-- Provided records follows --

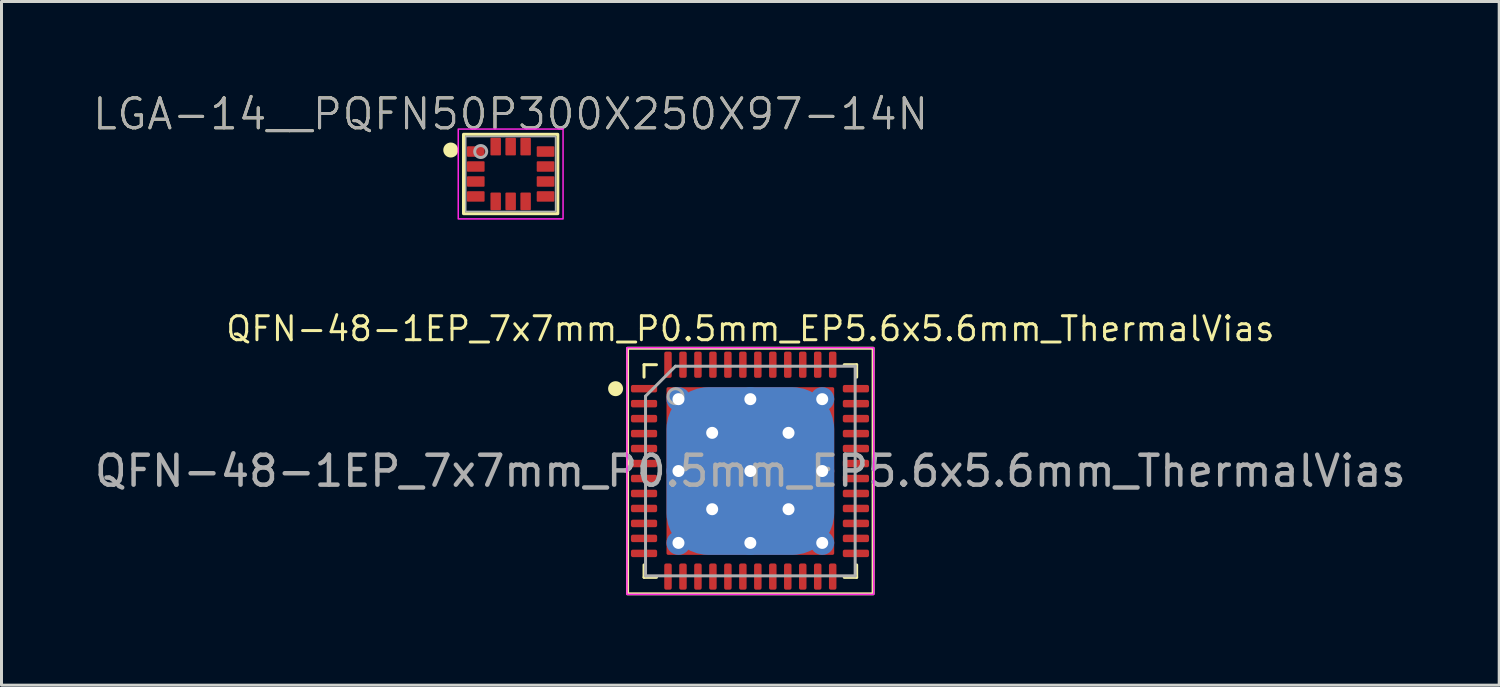
<source format=kicad_pcb>
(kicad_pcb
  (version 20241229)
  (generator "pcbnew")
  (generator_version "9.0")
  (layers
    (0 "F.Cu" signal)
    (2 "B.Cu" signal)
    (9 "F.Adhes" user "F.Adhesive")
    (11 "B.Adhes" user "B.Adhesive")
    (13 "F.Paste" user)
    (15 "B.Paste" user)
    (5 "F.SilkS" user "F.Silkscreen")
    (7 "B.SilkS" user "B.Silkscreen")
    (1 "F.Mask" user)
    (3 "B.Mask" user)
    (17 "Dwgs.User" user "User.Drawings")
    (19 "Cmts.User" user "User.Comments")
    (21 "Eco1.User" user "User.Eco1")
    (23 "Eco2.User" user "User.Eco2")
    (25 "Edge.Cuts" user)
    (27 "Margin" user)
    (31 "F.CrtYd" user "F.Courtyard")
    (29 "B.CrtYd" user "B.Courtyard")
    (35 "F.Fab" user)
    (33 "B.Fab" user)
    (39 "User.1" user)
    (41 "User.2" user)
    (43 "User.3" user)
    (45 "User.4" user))
  (footprint "LGA-14__PQFN50P300X250X97-14N"
    (layer "F.Cu")
    (at 14.002 2.76)
    (property "Reference" "LGA-14__PQFN50P300X250X97-14N" (at 0 -2 0) (layer "F.SilkS") (effects (font (size 1 1) (thickness 0.1))))
    (attr smd)
    (fp_rect (start -1.575 -1.325) (end 1.575 1.325) (stroke (width 0.1) (type solid)) (fill no) (layer "F.SilkS"))
    (fp_circle (center -2 -0.8) (end -1.75 -0.8) (stroke (width 0) (type solid)) (fill yes) (layer "F.SilkS"))
    (fp_rect (start -1.75 -1.5) (end 1.75 1.5) (stroke (width 0.05) (type solid)) (fill no) (layer "F.CrtYd"))
    (fp_rect (start -1.5 -1.25) (end 1.5 1.25) (stroke (width 0.05) (type solid)) (fill no) (layer "F.Fab"))
    (fp_circle (center -1 -0.75) (end -0.8 -0.75) (stroke (width 0.1) (type solid)) (fill no) (layer "F.Fab"))
    (fp_text user "${REFERENCE}" (at 0 -2 0) (layer "F.Fab") (effects (font (size 1 1) (thickness 0.1))))
    (pad "1" smd roundrect (at -1.165 -0.75) (size 0.59 0.35) (layers "F.Cu" "F.Mask" "F.Paste") (roundrect_rratio 0.09))
    (pad "2" smd roundrect (at -1.165 -0.25) (size 0.59 0.35) (layers "F.Cu" "F.Mask" "F.Paste") (roundrect_rratio 0.09))
    (pad "3" smd roundrect (at -1.165 0.25) (size 0.59 0.35) (layers "F.Cu" "F.Mask" "F.Paste") (roundrect_rratio 0.09))
    (pad "4" smd roundrect (at -1.165 0.75) (size 0.59 0.35) (layers "F.Cu" "F.Mask" "F.Paste") (roundrect_rratio 0.09))
    (pad "5" smd roundrect (at -0.5 0.915 90) (size 0.59 0.35) (layers "F.Cu" "F.Mask" "F.Paste") (roundrect_rratio 0.09))
    (pad "6" smd roundrect (at 0 0.915 90) (size 0.59 0.35) (layers "F.Cu" "F.Mask" "F.Paste") (roundrect_rratio 0.09))
    (pad "7" smd roundrect (at 0.5 0.915 90) (size 0.59 0.35) (layers "F.Cu" "F.Mask" "F.Paste") (roundrect_rratio 0.09))
    (pad "8" smd roundrect (at 1.165 0.75 180) (size 0.59 0.35) (layers "F.Cu" "F.Mask" "F.Paste") (roundrect_rratio 0.09))
    (pad "9" smd roundrect (at 1.165 0.25 180) (size 0.59 0.35) (layers "F.Cu" "F.Mask" "F.Paste") (roundrect_rratio 0.09))
    (pad "10" smd roundrect (at 1.165 -0.25 180) (size 0.59 0.35) (layers "F.Cu" "F.Mask" "F.Paste") (roundrect_rratio 0.09))
    (pad "11" smd roundrect (at 1.165 -0.75 180) (size 0.59 0.35) (layers "F.Cu" "F.Mask" "F.Paste") (roundrect_rratio 0.09))
    (pad "12" smd roundrect (at 0.5 -0.915 270) (size 0.59 0.35) (layers "F.Cu" "F.Mask" "F.Paste") (roundrect_rratio 0.09))
    (pad "13" smd roundrect (at 0 -0.915 270) (size 0.59 0.35) (layers "F.Cu" "F.Mask" "F.Paste") (roundrect_rratio 0.09))
    (pad "14" smd roundrect (at -0.5 -0.915 270) (size 0.59 0.35) (layers "F.Cu" "F.Mask" "F.Paste") (roundrect_rratio 0.09)))
  (footprint "QFN-48-1EP_7x7mm_P0.5mm_EP5.6x5.6mm_ThermalVias"
    (layer "F.Cu")
    (at 22.006 12.679)
    (property "Reference" "QFN-48-1EP_7x7mm_P0.5mm_EP5.6x5.6mm_ThermalVias" (at 0 -4.75 0) (layer "F.SilkS") (effects (font (size 0.8 0.8) (thickness 0.1))))
    (attr smd)
    (fp_line (start -3.55 -3.135) (end -3.55 -3.55) (stroke (width 0.1) (type solid)) (layer "F.SilkS"))
    (fp_line (start -3.55 3.55) (end -3.55 3.135) (stroke (width 0.1) (type solid)) (layer "F.SilkS"))
    (fp_line (start -3.135 -3.55) (end -3.55 -3.55) (stroke (width 0.1) (type solid)) (layer "F.SilkS"))
    (fp_line (start -3.135 3.55) (end -3.55 3.55) (stroke (width 0.1) (type solid)) (layer "F.SilkS"))
    (fp_line (start 3.135 -3.55) (end 3.55 -3.55) (stroke (width 0.1) (type solid)) (layer "F.SilkS"))
    (fp_line (start 3.135 3.55) (end 3.55 3.55) (stroke (width 0.1) (type solid)) (layer "F.SilkS"))
    (fp_line (start 3.55 -3.55) (end 3.55 -3.135) (stroke (width 0.1) (type solid)) (layer "F.SilkS"))
    (fp_line (start 3.55 3.55) (end 3.55 3.135) (stroke (width 0.1) (type solid)) (layer "F.SilkS"))
    (fp_rect (start -4.1 -4.1) (end 4.1 4.1) (stroke (width 0.1) (type solid)) (fill no) (layer "F.SilkS"))
    (fp_circle (center -4.5 -2.75) (end -4.25 -2.75) (stroke (width 0) (type solid)) (fill yes) (layer "F.SilkS"))
    (fp_rect (start -4.12 -4.12) (end 4.12 4.12) (stroke (width 0.05) (type solid)) (fill no) (layer "F.CrtYd"))
    (fp_line (start -3.5 -2.5) (end -2.5 -3.5) (stroke (width 0.1) (type solid)) (layer "F.Fab"))
    (fp_line (start -3.5 3.5) (end -3.5 -2.5) (stroke (width 0.1) (type solid)) (layer "F.Fab"))
    (fp_line (start -2.5 -3.5) (end 3.5 -3.5) (stroke (width 0.1) (type solid)) (layer "F.Fab"))
    (fp_line (start 3.5 -3.5) (end 3.5 3.5) (stroke (width 0.1) (type solid)) (layer "F.Fab"))
    (fp_line (start 3.5 3.5) (end -3.5 3.5) (stroke (width 0.1) (type solid)) (layer "F.Fab"))
    (fp_circle (center -2.5 -2.5) (end -2.25 -2.5) (stroke (width 0.1) (type solid)) (fill no) (layer "F.Fab"))
    (fp_text user "${REFERENCE}" (at 0 0 0) (layer "F.Fab") (effects (font (size 1 1) (thickness 0.15))))
    (pad "" smd roundrect (at -1.913 -1.913) (size 1.084 1.084) (layers "F.Paste") (roundrect_rratio 0.231))
    (pad "" smd roundrect (at -1.913 -0.637) (size 1.084 1.084) (layers "F.Paste") (roundrect_rratio 0.231))
    (pad "" smd roundrect (at -1.913 0.637) (size 1.084 1.084) (layers "F.Paste") (roundrect_rratio 0.231))
    (pad "" smd roundrect (at -1.913 1.913) (size 1.084 1.084) (layers "F.Paste") (roundrect_rratio 0.231))
    (pad "" smd roundrect (at -0.637 -1.913) (size 1.084 1.084) (layers "F.Paste") (roundrect_rratio 0.231))
    (pad "" smd roundrect (at -0.637 -0.637) (size 1.084 1.084) (layers "F.Paste") (roundrect_rratio 0.231))
    (pad "" smd roundrect (at -0.637 0.637) (size 1.084 1.084) (layers "F.Paste") (roundrect_rratio 0.231))
    (pad "" smd roundrect (at -0.637 1.913) (size 1.084 1.084) (layers "F.Paste") (roundrect_rratio 0.231))
    (pad "" smd roundrect (at 0.637 -1.913) (size 1.084 1.084) (layers "F.Paste") (roundrect_rratio 0.231))
    (pad "" smd roundrect (at 0.637 -0.637) (size 1.084 1.084) (layers "F.Paste") (roundrect_rratio 0.231))
    (pad "" smd roundrect (at 0.637 0.637) (size 1.084 1.084) (layers "F.Paste") (roundrect_rratio 0.231))
    (pad "" smd roundrect (at 0.637 1.913) (size 1.084 1.084) (layers "F.Paste") (roundrect_rratio 0.231))
    (pad "" smd roundrect (at 1.913 -1.913) (size 1.084 1.084) (layers "F.Paste") (roundrect_rratio 0.231))
    (pad "" smd roundrect (at 1.913 -0.637) (size 1.084 1.084) (layers "F.Paste") (roundrect_rratio 0.231))
    (pad "" smd roundrect (at 1.913 0.637) (size 1.084 1.084) (layers "F.Paste") (roundrect_rratio 0.231))
    (pad "" smd roundrect (at 1.913 1.913) (size 1.084 1.084) (layers "F.Paste") (roundrect_rratio 0.231))
    (pad "1" smd roundrect (at -3.55 -2.75) (size 0.875 0.25) (layers "F.Cu" "F.Mask" "F.Paste") (roundrect_rratio 0.25))
    (pad "2" smd roundrect (at -3.55 -2.25) (size 0.875 0.25) (layers "F.Cu" "F.Mask" "F.Paste") (roundrect_rratio 0.25))
    (pad "3" smd roundrect (at -3.55 -1.75) (size 0.875 0.25) (layers "F.Cu" "F.Mask" "F.Paste") (roundrect_rratio 0.25))
    (pad "4" smd roundrect (at -3.55 -1.25) (size 0.875 0.25) (layers "F.Cu" "F.Mask" "F.Paste") (roundrect_rratio 0.25))
    (pad "5" smd roundrect (at -3.55 -0.75) (size 0.875 0.25) (layers "F.Cu" "F.Mask" "F.Paste") (roundrect_rratio 0.25))
    (pad "6" smd roundrect (at -3.55 -0.25) (size 0.875 0.25) (layers "F.Cu" "F.Mask" "F.Paste") (roundrect_rratio 0.25))
    (pad "7" smd roundrect (at -3.55 0.25) (size 0.875 0.25) (layers "F.Cu" "F.Mask" "F.Paste") (roundrect_rratio 0.25))
    (pad "8" smd roundrect (at -3.55 0.75) (size 0.875 0.25) (layers "F.Cu" "F.Mask" "F.Paste") (roundrect_rratio 0.25))
    (pad "9" smd roundrect (at -3.55 1.25) (size 0.875 0.25) (layers "F.Cu" "F.Mask" "F.Paste") (roundrect_rratio 0.25))
    (pad "10" smd roundrect (at -3.55 1.75) (size 0.875 0.25) (layers "F.Cu" "F.Mask" "F.Paste") (roundrect_rratio 0.25))
    (pad "11" smd roundrect (at -3.55 2.25) (size 0.875 0.25) (layers "F.Cu" "F.Mask" "F.Paste") (roundrect_rratio 0.25))
    (pad "12" smd roundrect (at -3.55 2.75) (size 0.875 0.25) (layers "F.Cu" "F.Mask" "F.Paste") (roundrect_rratio 0.25))
    (pad "13" smd roundrect (at -2.75 3.525) (size 0.25 0.875) (layers "F.Cu" "F.Mask" "F.Paste") (roundrect_rratio 0.25))
    (pad "14" smd roundrect (at -2.25 3.525) (size 0.25 0.875) (layers "F.Cu" "F.Mask" "F.Paste") (roundrect_rratio 0.25))
    (pad "15" smd roundrect (at -1.75 3.525) (size 0.25 0.875) (layers "F.Cu" "F.Mask" "F.Paste") (roundrect_rratio 0.25))
    (pad "16" smd roundrect (at -1.25 3.525) (size 0.25 0.875) (layers "F.Cu" "F.Mask" "F.Paste") (roundrect_rratio 0.25))
    (pad "17" smd roundrect (at -0.75 3.525) (size 0.25 0.875) (layers "F.Cu" "F.Mask" "F.Paste") (roundrect_rratio 0.25))
    (pad "18" smd roundrect (at -0.25 3.525) (size 0.25 0.875) (layers "F.Cu" "F.Mask" "F.Paste") (roundrect_rratio 0.25))
    (pad "19" smd roundrect (at 0.25 3.525) (size 0.25 0.875) (layers "F.Cu" "F.Mask" "F.Paste") (roundrect_rratio 0.25))
    (pad "20" smd roundrect (at 0.75 3.525) (size 0.25 0.875) (layers "F.Cu" "F.Mask" "F.Paste") (roundrect_rratio 0.25))
    (pad "21" smd roundrect (at 1.25 3.525) (size 0.25 0.875) (layers "F.Cu" "F.Mask" "F.Paste") (roundrect_rratio 0.25))
    (pad "22" smd roundrect (at 1.75 3.525) (size 0.25 0.875) (layers "F.Cu" "F.Mask" "F.Paste") (roundrect_rratio 0.25))
    (pad "23" smd roundrect (at 2.25 3.525) (size 0.25 0.875) (layers "F.Cu" "F.Mask" "F.Paste") (roundrect_rratio 0.25))
    (pad "24" smd roundrect (at 2.75 3.525) (size 0.25 0.875) (layers "F.Cu" "F.Mask" "F.Paste") (roundrect_rratio 0.25))
    (pad "25" smd roundrect (at 3.525 2.75) (size 0.875 0.25) (layers "F.Cu" "F.Mask" "F.Paste") (roundrect_rratio 0.25))
    (pad "26" smd roundrect (at 3.525 2.25) (size 0.875 0.25) (layers "F.Cu" "F.Mask" "F.Paste") (roundrect_rratio 0.25))
    (pad "27" smd roundrect (at 3.525 1.75) (size 0.875 0.25) (layers "F.Cu" "F.Mask" "F.Paste") (roundrect_rratio 0.25))
    (pad "28" smd roundrect (at 3.525 1.25) (size 0.875 0.25) (layers "F.Cu" "F.Mask" "F.Paste") (roundrect_rratio 0.25))
    (pad "29" smd roundrect (at 3.525 0.75) (size 0.875 0.25) (layers "F.Cu" "F.Mask" "F.Paste") (roundrect_rratio 0.25))
    (pad "30" smd roundrect (at 3.525 0.25) (size 0.875 0.25) (layers "F.Cu" "F.Mask" "F.Paste") (roundrect_rratio 0.25))
    (pad "31" smd roundrect (at 3.525 -0.25) (size 0.875 0.25) (layers "F.Cu" "F.Mask" "F.Paste") (roundrect_rratio 0.25))
    (pad "32" smd roundrect (at 3.525 -0.75) (size 0.875 0.25) (layers "F.Cu" "F.Mask" "F.Paste") (roundrect_rratio 0.25))
    (pad "33" smd roundrect (at 3.525 -1.25) (size 0.875 0.25) (layers "F.Cu" "F.Mask" "F.Paste") (roundrect_rratio 0.25))
    (pad "34" smd roundrect (at 3.525 -1.75) (size 0.875 0.25) (layers "F.Cu" "F.Mask" "F.Paste") (roundrect_rratio 0.25))
    (pad "35" smd roundrect (at 3.525 -2.25) (size 0.875 0.25) (layers "F.Cu" "F.Mask" "F.Paste") (roundrect_rratio 0.25))
    (pad "36" smd roundrect (at 3.525 -2.75) (size 0.875 0.25) (layers "F.Cu" "F.Mask" "F.Paste") (roundrect_rratio 0.25))
    (pad "37" smd roundrect (at 2.75 -3.55) (size 0.25 0.875) (layers "F.Cu" "F.Mask" "F.Paste") (roundrect_rratio 0.25))
    (pad "38" smd roundrect (at 2.25 -3.55) (size 0.25 0.875) (layers "F.Cu" "F.Mask" "F.Paste") (roundrect_rratio 0.25))
    (pad "39" smd roundrect (at 1.75 -3.55) (size 0.25 0.875) (layers "F.Cu" "F.Mask" "F.Paste") (roundrect_rratio 0.25))
    (pad "40" smd roundrect (at 1.25 -3.55) (size 0.25 0.875) (layers "F.Cu" "F.Mask" "F.Paste") (roundrect_rratio 0.25))
    (pad "41" smd roundrect (at 0.75 -3.55) (size 0.25 0.875) (layers "F.Cu" "F.Mask" "F.Paste") (roundrect_rratio 0.25))
    (pad "42" smd roundrect (at 0.25 -3.55) (size 0.25 0.875) (layers "F.Cu" "F.Mask" "F.Paste") (roundrect_rratio 0.25))
    (pad "43" smd roundrect (at -0.25 -3.55) (size 0.25 0.875) (layers "F.Cu" "F.Mask" "F.Paste") (roundrect_rratio 0.25))
    (pad "44" smd roundrect (at -0.75 -3.55) (size 0.25 0.875) (layers "F.Cu" "F.Mask" "F.Paste") (roundrect_rratio 0.25))
    (pad "45" smd roundrect (at -1.25 -3.55) (size 0.25 0.875) (layers "F.Cu" "F.Mask" "F.Paste") (roundrect_rratio 0.25))
    (pad "46" smd roundrect (at -1.75 -3.55) (size 0.25 0.875) (layers "F.Cu" "F.Mask" "F.Paste") (roundrect_rratio 0.25))
    (pad "47" smd roundrect (at -2.25 -3.55) (size 0.25 0.875) (layers "F.Cu" "F.Mask" "F.Paste") (roundrect_rratio 0.25))
    (pad "48" smd roundrect (at -2.75 -3.55) (size 0.25 0.875) (layers "F.Cu" "F.Mask" "F.Paste") (roundrect_rratio 0.25))
    (pad "PAD" thru_hole circle (at -2.4 -2.4) (size 0.8 0.8) (drill 0.4) (layers "*.Cu"))
    (pad "PAD" thru_hole circle (at -2.4 0) (size 0.8 0.8) (drill 0.4) (layers "*.Cu"))
    (pad "PAD" thru_hole circle (at -2.4 2.4) (size 0.8 0.8) (drill 0.4) (layers "*.Cu"))
    (pad "PAD" thru_hole circle (at -1.275 -1.275) (size 0.8 0.8) (drill 0.4) (layers "*.Cu"))
    (pad "PAD" thru_hole circle (at -1.275 1.275) (size 0.8 0.8) (drill 0.4) (layers "*.Cu"))
    (pad "PAD" thru_hole circle (at 0 -2.4) (size 0.8 0.8) (drill 0.4) (layers "*.Cu"))
    (pad "PAD" thru_hole circle (at 0 0) (size 0.8 0.8) (drill 0.4) (layers "*.Cu"))
    (pad "PAD" smd roundrect (at 0 0) (size 5.6 5.6) (layers "F.Cu" "F.Mask") (roundrect_rratio 0.01))
    (pad "PAD" smd roundrect (at 0 0) (size 5.6 5.6) (layers "B.Cu") (roundrect_rratio 0.25))
    (pad "PAD" thru_hole circle (at 0 2.4) (size 0.8 0.8) (drill 0.4) (layers "*.Cu"))
    (pad "PAD" thru_hole circle (at 1.275 -1.275) (size 0.8 0.8) (drill 0.4) (layers "*.Cu"))
    (pad "PAD" thru_hole circle (at 1.275 1.275) (size 0.8 0.8) (drill 0.4) (layers "*.Cu"))
    (pad "PAD" thru_hole circle (at 2.4 -2.4) (size 0.8 0.8) (drill 0.4) (layers "*.Cu"))
    (pad "PAD" thru_hole circle (at 2.4 0) (size 0.8 0.8) (drill 0.4) (layers "*.Cu"))
    (pad "PAD" thru_hole circle (at 2.4 2.4) (size 0.8 0.8) (drill 0.4) (layers "*.Cu")))
  (gr_rect
    (start -3 -3)
    (end 47.012 19.829)
    (stroke (width 0.1) (type default))
    (fill no)
    (layer "Edge.Cuts")))
</source>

-- Provided records concluded --

_Try it_
All that is wanted is a faithful reproduction of the line above with "(at -1.275 1.275)", the line with "(at 1.275 1.275)", and every line in between.

_Output below_
    (pad "PAD" thru_hole circle (at -1.275 1.275) (size 0.8 0.8) (drill 0.4) (layers "*.Cu"))
    (pad "PAD" thru_hole circle (at 0 -2.4) (size 0.8 0.8) (drill 0.4) (layers "*.Cu"))
    (pad "PAD" thru_hole circle (at 0 0) (size 0.8 0.8) (drill 0.4) (layers "*.Cu"))
    (pad "PAD" smd roundrect (at 0 0) (size 5.6 5.6) (layers "F.Cu" "F.Mask") (roundrect_rratio 0.01))
    (pad "PAD" smd roundrect (at 0 0) (size 5.6 5.6) (layers "B.Cu") (roundrect_rratio 0.25))
    (pad "PAD" thru_hole circle (at 0 2.4) (size 0.8 0.8) (drill 0.4) (layers "*.Cu"))
    (pad "PAD" thru_hole circle (at 1.275 -1.275) (size 0.8 0.8) (drill 0.4) (layers "*.Cu"))
    (pad "PAD" thru_hole circle (at 1.275 1.275) (size 0.8 0.8) (drill 0.4) (layers "*.Cu"))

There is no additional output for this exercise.